**EXCERPTED DATA:**
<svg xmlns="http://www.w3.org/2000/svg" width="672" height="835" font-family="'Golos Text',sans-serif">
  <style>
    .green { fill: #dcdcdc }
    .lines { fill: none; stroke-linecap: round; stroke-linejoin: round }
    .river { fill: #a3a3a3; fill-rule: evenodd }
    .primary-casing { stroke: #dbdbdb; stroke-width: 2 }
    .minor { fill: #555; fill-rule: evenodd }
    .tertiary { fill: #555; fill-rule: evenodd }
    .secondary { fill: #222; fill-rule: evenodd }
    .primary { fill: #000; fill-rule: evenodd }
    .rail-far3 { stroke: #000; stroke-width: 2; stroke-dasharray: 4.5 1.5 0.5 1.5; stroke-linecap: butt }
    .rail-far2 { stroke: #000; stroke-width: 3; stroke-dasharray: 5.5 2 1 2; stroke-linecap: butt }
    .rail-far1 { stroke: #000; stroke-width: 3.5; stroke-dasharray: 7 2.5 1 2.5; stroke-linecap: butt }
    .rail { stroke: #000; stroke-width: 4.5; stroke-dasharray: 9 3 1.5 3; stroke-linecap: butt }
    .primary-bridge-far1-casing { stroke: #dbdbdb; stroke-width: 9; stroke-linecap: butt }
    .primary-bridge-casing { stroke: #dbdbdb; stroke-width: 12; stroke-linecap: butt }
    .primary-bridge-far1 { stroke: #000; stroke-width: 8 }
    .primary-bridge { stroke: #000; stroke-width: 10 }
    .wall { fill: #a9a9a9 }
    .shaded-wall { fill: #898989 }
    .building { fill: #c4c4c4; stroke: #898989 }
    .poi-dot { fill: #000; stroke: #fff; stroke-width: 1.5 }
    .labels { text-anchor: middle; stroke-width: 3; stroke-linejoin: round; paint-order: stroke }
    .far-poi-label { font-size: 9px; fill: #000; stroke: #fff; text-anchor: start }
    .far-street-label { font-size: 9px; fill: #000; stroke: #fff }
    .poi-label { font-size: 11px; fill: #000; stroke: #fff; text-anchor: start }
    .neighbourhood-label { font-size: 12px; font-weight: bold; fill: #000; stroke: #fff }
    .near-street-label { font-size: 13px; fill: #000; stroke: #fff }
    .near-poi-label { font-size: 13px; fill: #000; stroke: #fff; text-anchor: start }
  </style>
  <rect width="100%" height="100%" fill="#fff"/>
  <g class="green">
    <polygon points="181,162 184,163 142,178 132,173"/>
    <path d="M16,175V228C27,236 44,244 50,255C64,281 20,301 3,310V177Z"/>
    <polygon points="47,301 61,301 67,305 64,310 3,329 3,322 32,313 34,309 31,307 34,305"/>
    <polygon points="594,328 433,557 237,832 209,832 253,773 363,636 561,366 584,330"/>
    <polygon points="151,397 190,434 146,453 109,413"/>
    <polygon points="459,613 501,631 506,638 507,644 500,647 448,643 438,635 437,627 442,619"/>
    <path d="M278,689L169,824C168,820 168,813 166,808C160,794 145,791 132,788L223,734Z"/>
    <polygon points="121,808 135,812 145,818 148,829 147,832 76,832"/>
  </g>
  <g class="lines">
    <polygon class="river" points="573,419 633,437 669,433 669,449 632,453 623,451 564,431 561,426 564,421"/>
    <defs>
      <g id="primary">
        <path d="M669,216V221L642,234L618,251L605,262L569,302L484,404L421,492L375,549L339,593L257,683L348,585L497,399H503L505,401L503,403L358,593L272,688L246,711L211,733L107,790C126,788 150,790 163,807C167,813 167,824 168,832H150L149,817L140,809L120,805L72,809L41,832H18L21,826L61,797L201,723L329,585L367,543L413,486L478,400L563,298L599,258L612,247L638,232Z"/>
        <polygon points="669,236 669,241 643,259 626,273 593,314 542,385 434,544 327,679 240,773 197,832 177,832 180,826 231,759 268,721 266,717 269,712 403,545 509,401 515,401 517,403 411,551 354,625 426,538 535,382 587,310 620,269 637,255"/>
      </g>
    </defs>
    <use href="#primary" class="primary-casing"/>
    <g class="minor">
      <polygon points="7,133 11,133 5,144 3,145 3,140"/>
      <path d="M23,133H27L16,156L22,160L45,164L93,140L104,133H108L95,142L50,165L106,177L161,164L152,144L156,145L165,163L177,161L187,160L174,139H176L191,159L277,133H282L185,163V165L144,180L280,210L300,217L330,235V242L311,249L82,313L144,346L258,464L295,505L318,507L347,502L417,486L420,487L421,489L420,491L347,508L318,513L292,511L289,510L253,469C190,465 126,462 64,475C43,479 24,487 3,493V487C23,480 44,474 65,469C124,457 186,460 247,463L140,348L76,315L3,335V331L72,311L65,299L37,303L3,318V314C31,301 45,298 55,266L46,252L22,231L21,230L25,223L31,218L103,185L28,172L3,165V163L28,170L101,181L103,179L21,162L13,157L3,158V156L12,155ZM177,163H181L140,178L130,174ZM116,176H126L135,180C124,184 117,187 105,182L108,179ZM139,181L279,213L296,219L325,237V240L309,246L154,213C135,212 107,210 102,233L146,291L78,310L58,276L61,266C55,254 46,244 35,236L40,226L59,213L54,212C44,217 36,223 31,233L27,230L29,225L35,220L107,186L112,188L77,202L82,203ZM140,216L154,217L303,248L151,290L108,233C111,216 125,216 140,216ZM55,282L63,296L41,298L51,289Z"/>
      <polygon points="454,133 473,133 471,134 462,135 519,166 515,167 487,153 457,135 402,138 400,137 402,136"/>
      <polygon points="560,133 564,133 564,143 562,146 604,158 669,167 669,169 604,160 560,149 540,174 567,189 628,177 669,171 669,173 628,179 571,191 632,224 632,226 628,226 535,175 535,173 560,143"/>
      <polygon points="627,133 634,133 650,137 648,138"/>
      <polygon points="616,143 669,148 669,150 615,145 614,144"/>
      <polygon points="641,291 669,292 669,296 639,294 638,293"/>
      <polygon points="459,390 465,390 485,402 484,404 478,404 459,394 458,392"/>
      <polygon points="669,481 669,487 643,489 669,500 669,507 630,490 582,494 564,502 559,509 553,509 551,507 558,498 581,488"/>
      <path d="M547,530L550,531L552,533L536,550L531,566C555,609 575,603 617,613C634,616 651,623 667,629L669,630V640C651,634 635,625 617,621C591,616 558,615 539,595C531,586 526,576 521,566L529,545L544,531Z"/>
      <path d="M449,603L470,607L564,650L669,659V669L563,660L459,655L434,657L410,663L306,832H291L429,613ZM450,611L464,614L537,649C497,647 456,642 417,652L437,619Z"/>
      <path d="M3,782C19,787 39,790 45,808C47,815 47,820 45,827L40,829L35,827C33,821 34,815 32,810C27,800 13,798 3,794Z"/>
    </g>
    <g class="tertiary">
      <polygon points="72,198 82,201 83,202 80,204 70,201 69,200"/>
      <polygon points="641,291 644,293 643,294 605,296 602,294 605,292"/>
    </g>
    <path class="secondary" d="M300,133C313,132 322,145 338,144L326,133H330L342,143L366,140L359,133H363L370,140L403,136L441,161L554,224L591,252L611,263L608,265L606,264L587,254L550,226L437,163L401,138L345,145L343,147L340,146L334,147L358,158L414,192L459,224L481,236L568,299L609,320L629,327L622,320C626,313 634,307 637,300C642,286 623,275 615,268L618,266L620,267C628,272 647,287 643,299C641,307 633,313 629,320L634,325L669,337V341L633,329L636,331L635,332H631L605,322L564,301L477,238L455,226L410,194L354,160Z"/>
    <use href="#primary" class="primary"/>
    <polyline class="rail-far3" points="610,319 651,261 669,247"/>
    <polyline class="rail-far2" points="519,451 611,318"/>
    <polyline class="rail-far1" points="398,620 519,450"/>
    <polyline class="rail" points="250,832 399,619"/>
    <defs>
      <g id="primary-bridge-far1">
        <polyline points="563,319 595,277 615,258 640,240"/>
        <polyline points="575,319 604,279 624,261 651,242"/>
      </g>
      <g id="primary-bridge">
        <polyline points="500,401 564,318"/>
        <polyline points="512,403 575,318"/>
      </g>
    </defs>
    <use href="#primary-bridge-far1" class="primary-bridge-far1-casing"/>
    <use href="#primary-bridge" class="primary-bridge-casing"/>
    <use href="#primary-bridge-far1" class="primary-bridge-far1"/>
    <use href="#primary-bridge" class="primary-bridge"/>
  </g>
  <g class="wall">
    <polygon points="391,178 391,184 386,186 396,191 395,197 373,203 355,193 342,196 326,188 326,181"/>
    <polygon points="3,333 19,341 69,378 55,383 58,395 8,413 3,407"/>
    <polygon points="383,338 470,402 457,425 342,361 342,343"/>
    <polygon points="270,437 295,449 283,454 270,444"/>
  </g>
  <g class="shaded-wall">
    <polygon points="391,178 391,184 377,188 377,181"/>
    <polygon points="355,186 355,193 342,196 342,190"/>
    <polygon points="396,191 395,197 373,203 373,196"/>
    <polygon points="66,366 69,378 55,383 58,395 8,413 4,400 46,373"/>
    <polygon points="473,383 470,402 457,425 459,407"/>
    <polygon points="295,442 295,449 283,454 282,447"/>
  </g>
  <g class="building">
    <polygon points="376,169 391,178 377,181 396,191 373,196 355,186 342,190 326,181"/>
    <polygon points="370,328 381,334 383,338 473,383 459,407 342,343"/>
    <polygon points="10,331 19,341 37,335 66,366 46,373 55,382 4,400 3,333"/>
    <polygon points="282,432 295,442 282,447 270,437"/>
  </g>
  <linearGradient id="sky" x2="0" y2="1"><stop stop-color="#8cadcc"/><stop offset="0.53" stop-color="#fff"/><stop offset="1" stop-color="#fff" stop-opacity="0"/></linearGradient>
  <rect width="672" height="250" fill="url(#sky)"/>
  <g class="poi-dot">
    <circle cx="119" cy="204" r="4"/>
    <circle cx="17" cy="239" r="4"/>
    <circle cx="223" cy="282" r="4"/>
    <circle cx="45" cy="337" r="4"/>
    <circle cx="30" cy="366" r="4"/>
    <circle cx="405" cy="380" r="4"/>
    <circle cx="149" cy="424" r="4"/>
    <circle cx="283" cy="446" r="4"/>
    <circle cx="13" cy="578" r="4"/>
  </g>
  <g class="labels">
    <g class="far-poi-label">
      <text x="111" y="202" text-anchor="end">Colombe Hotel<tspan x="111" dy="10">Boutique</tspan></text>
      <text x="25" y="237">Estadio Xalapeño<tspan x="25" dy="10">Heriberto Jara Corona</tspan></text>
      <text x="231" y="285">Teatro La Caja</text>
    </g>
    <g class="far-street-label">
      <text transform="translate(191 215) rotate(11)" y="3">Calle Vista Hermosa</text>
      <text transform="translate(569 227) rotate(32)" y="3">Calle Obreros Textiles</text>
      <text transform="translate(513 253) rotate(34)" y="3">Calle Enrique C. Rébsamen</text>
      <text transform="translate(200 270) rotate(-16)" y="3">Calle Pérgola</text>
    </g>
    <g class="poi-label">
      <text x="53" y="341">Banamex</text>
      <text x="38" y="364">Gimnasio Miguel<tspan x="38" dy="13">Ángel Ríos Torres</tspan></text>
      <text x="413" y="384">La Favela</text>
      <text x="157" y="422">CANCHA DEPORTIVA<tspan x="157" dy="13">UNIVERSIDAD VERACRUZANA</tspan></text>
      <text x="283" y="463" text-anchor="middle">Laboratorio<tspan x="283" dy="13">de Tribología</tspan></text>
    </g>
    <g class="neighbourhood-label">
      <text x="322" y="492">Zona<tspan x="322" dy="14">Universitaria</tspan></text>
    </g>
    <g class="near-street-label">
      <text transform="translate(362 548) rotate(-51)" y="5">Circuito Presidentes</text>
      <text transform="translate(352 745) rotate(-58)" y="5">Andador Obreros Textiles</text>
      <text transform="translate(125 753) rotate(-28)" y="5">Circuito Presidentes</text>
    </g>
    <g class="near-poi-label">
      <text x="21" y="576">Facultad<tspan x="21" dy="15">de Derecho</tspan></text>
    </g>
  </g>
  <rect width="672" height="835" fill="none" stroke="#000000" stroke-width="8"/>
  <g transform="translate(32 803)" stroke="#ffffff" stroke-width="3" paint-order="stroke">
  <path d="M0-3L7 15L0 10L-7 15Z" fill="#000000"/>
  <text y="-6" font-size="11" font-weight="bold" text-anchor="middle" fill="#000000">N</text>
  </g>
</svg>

**ACTIVITY:**
Among the records above, find the lines where the word "linejoin" appears and copy them.

**EXERCISE RESULT:**
    .lines { fill: none; stroke-linecap: round; stroke-linejoin: round }
    .labels { text-anchor: middle; stroke-width: 3; stroke-linejoin: round; paint-order: stroke }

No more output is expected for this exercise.